What you will do: Please repeat exactly the lines below from the line with "Your rating" to the line with "tutorials, and in-depth", including both, and leave out every picture.

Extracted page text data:
+++++

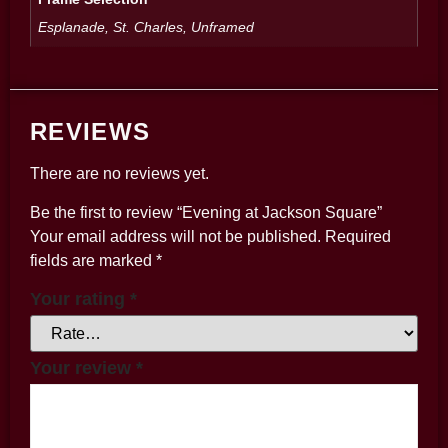
Esplanade, St. Charles, Unframed
REVIEWS
There are no reviews yet.
Be the first to review “Evening at Jackson Square”
Your email address will not be published.
Required
fields are marked
*
Your rating
*
Your review
*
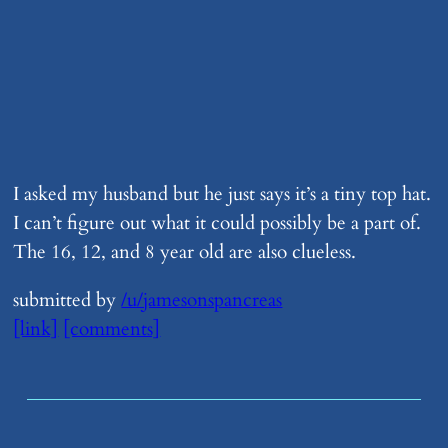
I asked my husband but he just says it’s a tiny top hat.
I can’t figure out what it could possibly be a part of.
The 16, 12, and 8 year old are also clueless.
submitted by
/u/jamesonspancreas
[link]
[comments]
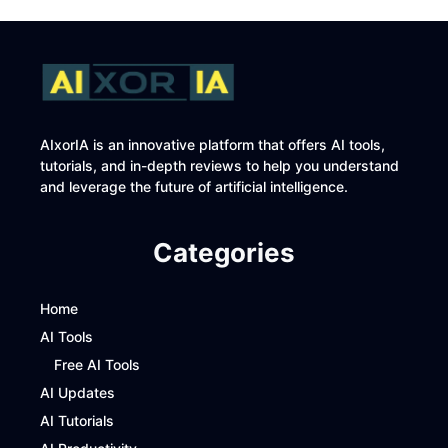
AIxorIA is an innovative platform that offers AI tools,
tutorials, and in-depth reviews to help you understand
and leverage the future of artificial intelligence.
Categories
Home
AI Tools
Free AI Tools
AI Updates
AI Tutorials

+++++

Answer section:
Your rating
*
Your review
*
I asked my husband but he just says it’s a tiny top hat.
I can’t figure out what it could possibly be a part of.
The 16, 12, and 8 year old are also clueless.
submitted by
/u/jamesonspancreas
[link]
[comments]
AIxorIA is an innovative platform that offers AI tools,
tutorials, and in-depth reviews to help you understand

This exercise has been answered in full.